(Taipei) Des militants taïwanais pour les droits LGBTQ ont bravé lundi une averse pour protester contre les insuffisances de la loi sur le mariage homosexuel à l’occasion de la Saint-Valentin.  

Publié le 14 février
Agence France-Presse

Taïwan est à l’avant-garde du mouvement pour les droits de ces communautés en Asie, devenant en 2019 le premier endroit de cette partie du monde à légaliser le mariage pour tous.  

Mais les couples de même sexe sont encore confrontés à des obstacles, notamment à l’impossibilité de se marier avec un étranger de même sexe s’il n’est pas ressortissant d’un pays où le mariage gay est également reconnu.

Cette île appliquant des restrictions aux frontières parmi les plus strictes du monde face à la pandémie, ce point d’achoppement s’est transformé en une difficulté insurmontable pour certains couples internationaux, contraints de rester séparés.

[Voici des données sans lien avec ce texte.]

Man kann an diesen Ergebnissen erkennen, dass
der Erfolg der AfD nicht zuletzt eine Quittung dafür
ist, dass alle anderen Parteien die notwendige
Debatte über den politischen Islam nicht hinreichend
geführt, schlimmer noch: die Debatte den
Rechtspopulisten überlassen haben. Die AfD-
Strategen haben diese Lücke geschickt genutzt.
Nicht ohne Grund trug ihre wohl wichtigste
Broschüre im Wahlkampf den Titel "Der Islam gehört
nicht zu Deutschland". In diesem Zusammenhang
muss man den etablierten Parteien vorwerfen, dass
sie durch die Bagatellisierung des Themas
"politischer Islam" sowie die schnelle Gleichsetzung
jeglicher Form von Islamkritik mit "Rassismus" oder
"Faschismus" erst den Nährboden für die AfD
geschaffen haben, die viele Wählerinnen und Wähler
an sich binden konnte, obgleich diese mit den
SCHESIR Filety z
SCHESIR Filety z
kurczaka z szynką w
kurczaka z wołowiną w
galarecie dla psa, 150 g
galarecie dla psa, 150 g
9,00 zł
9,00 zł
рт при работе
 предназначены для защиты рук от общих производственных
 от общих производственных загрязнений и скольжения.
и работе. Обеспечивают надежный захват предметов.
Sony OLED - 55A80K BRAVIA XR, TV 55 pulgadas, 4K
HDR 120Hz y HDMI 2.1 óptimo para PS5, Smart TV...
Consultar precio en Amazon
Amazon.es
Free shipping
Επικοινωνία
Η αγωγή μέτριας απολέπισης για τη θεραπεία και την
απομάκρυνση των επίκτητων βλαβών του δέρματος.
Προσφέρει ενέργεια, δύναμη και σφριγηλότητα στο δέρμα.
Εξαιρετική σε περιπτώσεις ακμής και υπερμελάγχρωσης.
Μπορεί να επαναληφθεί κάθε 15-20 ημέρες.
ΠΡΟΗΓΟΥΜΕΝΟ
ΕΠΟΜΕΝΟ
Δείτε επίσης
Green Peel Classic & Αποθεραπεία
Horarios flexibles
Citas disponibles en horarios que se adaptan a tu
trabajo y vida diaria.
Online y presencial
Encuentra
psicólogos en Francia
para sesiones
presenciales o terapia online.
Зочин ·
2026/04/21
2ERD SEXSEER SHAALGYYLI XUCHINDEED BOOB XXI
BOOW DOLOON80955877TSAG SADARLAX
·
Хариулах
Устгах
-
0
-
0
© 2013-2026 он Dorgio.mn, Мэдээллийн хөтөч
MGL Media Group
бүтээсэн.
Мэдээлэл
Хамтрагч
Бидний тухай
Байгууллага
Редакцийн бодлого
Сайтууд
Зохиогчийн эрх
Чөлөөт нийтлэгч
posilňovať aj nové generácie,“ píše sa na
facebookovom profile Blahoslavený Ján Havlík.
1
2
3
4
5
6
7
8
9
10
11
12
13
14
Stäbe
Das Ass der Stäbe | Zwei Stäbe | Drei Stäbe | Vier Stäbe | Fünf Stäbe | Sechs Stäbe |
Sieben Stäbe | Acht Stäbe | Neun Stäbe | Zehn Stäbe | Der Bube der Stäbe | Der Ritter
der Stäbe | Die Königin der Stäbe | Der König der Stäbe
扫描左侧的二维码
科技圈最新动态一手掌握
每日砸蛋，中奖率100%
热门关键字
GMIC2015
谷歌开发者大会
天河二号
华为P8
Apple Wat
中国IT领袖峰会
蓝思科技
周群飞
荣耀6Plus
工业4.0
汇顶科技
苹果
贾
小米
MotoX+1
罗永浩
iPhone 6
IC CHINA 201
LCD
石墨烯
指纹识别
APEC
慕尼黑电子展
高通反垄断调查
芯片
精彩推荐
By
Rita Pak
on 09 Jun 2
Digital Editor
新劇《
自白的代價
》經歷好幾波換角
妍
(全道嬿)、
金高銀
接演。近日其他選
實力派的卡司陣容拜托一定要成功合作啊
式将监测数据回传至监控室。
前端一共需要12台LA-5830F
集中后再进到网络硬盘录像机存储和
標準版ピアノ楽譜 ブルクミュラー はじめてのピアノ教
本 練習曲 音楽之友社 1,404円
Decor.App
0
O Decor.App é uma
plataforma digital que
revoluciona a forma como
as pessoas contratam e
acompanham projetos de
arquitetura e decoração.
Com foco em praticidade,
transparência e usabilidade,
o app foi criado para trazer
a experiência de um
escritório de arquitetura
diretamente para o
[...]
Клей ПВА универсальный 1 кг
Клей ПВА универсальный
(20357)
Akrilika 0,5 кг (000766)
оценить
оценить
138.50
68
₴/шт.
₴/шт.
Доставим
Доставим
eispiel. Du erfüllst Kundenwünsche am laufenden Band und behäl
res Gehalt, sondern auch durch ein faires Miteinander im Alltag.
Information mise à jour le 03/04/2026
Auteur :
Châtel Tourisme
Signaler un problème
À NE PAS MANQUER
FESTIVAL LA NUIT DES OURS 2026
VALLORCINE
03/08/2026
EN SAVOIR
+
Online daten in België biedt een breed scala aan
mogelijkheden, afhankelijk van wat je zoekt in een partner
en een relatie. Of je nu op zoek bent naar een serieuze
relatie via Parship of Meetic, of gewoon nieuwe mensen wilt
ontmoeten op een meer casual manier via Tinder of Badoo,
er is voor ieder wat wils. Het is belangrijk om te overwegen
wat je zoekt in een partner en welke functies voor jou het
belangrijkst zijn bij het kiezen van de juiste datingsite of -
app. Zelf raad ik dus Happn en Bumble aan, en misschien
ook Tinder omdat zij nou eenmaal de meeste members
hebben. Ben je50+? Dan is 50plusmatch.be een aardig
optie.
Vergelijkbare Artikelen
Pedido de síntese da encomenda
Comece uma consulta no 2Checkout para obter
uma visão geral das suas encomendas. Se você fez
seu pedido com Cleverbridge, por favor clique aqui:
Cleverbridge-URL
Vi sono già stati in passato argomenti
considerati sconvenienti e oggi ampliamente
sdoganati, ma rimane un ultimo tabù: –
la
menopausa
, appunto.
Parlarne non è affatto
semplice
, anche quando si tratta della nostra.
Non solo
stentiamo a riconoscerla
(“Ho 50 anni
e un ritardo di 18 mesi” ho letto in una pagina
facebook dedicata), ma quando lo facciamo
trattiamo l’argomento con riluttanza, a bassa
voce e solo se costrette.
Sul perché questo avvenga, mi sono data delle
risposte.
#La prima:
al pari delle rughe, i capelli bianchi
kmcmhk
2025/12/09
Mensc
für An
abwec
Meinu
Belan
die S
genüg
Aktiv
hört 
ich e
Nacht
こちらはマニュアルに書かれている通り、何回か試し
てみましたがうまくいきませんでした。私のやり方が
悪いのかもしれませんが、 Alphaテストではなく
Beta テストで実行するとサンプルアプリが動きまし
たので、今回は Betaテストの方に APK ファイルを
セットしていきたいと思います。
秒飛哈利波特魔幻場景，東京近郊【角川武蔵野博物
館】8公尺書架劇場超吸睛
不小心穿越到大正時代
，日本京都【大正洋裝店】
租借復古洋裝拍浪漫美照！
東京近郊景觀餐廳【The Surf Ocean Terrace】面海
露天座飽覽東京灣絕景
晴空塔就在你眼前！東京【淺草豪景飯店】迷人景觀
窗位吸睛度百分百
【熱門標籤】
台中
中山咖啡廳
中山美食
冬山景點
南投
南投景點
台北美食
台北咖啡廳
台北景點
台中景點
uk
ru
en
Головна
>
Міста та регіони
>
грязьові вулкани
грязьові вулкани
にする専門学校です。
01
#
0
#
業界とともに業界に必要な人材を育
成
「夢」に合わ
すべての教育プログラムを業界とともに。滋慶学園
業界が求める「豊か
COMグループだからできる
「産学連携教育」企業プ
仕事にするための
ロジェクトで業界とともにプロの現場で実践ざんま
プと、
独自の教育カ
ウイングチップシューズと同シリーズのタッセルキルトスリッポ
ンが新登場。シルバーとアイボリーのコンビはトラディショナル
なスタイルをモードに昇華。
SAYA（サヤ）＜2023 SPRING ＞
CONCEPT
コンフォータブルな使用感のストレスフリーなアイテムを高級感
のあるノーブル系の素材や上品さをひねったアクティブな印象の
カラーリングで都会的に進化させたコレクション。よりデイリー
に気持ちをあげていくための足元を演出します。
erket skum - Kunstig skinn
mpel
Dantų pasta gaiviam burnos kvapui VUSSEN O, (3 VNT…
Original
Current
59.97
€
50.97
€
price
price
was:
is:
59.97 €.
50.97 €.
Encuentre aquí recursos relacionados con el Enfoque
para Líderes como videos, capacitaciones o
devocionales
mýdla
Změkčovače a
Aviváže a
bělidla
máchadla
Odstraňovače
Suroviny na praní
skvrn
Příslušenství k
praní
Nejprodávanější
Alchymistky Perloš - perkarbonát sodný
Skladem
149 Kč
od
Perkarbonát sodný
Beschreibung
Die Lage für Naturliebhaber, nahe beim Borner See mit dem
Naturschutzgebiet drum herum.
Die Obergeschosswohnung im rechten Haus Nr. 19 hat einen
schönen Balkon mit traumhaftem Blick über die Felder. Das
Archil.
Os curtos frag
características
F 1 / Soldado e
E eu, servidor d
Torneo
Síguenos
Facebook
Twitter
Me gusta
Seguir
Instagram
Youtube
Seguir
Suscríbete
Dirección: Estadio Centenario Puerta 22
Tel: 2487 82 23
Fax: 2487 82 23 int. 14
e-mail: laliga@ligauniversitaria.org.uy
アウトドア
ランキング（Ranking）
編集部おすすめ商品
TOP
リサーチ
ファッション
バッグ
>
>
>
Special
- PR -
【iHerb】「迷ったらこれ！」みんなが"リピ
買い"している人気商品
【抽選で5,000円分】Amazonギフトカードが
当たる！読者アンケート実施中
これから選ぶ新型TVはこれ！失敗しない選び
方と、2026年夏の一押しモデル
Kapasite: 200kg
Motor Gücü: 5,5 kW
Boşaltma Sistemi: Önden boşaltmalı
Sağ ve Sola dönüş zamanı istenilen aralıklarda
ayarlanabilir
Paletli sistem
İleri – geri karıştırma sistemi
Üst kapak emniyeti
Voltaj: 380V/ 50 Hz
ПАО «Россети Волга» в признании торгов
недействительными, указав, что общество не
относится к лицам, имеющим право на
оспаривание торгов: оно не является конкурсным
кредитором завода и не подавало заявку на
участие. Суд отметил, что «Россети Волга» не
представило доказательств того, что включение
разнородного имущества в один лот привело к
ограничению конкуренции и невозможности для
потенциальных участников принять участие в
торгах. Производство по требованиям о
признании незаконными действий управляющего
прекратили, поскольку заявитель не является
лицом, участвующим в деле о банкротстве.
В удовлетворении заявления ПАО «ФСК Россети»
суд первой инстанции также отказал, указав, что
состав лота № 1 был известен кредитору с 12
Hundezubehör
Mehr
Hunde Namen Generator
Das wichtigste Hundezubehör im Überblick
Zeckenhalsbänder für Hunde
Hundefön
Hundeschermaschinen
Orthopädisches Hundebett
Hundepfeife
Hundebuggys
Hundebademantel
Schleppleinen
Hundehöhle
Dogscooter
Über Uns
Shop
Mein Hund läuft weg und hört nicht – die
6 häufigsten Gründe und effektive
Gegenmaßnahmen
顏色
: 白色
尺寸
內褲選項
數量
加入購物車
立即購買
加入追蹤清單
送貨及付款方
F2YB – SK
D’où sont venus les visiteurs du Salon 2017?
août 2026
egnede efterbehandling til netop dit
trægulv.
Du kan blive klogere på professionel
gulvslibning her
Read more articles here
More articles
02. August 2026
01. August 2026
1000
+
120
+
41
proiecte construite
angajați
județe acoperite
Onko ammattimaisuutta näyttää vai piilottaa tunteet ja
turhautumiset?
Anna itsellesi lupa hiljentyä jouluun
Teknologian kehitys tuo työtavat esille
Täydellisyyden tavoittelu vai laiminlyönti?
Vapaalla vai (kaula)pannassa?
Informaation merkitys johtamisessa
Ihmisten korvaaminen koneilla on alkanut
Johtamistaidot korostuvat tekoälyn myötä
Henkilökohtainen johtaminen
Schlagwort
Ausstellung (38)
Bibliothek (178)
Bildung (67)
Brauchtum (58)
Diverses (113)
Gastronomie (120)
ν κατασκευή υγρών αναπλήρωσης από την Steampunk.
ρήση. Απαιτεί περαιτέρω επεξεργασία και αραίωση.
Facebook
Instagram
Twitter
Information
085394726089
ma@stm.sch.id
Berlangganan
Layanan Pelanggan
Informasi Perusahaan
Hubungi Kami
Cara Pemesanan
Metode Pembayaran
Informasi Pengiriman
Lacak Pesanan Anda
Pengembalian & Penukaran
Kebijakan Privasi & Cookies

« Ce n’est pas moi qui aime la mauvaise personne, c’est le gouvernement qui ne parvient pas à corriger son erreur », a déclaré Andrew Chuang, qui vit éloigné de son partenaire japonais depuis plus de deux ans.  

Il faisait partie des dizaines de couples et de militants LGBTQ rassemblés lundi pour protester contre ces séparations, en nouant symboliquement des centaines de rubans jaunes aux grilles du siège de l’exécutif à Taipei.   

Sur chaque ruban, les noms et nationalités des personnes ainsi séparées et le nombre de jours passés loin l’une de l’autre.  

Depuis le début de la pandémie, Taïwan n’autorise plus que les diplomates, certains étudiants étrangers, des travailleurs et des conjoints à entrer sur son territoire.

Ceux qui peuvent rester grâce à des visas de travail ou d’étudiant ont peur d’être un jour séparés, les restrictions aux frontières ne semblant pas s’assouplir.  

Le système judiciaire taïwanais s’est montré ouvert à l’examen de cas individuels. Jusqu’à présent, trois couples ont obtenu gain de cause devant les tribunaux.  

« Je supplie le premier ministre de nous laisser nous marier, nous, les couples internationaux, dès que possible », a déclaré l’assistante sociale Joyce Chan, agenouillée au sol.

Sa compagne depuis huit ans, Queenie Oyang, bénéficie actuellement d’un visa d’étudiant, mais elle craint qu’un retour aux Philippines, où le mariage homosexuel est interdit, n’entraîne une séparation interminable.

Taïwan a enregistré plus de 7000 mariages homosexuels depuis l’adoption de la loi en 2019.